### What is required:
Take the data below. Output it exactly from its first line through the line containing "if the mute".

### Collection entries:
__________

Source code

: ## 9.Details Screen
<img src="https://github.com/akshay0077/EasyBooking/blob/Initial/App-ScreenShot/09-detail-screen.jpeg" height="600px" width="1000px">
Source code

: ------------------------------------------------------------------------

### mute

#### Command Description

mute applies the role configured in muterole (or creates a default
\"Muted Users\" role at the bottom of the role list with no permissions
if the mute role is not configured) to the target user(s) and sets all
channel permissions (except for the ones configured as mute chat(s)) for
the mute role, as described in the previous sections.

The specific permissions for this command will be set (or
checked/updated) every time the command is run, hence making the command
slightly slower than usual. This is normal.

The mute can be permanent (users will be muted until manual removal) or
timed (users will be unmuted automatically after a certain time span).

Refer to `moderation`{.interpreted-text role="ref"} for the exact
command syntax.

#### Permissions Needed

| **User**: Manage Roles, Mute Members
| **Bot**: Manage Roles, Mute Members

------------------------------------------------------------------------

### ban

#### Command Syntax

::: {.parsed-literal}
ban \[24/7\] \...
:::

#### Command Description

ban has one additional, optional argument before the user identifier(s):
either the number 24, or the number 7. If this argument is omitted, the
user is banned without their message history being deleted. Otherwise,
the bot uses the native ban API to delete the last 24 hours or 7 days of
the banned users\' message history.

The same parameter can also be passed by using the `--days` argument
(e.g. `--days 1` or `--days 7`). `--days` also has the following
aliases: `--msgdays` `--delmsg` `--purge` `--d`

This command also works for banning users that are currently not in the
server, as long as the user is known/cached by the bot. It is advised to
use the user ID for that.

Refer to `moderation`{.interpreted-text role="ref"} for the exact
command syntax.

__________

### Response box:
Source code

: ## 9.Details Screen
<img src="https://github.com/akshay0077/EasyBooking/blob/Initial/App-ScreenShot/09-detail-screen.jpeg" height="600px" width="1000px">
Source code

: ------------------------------------------------------------------------

### mute

#### Command Description

mute applies the role configured in muterole (or creates a default
\"Muted Users\" role at the bottom of the role list with no permissions
if the mute role is not configured) to the target user(s) and sets all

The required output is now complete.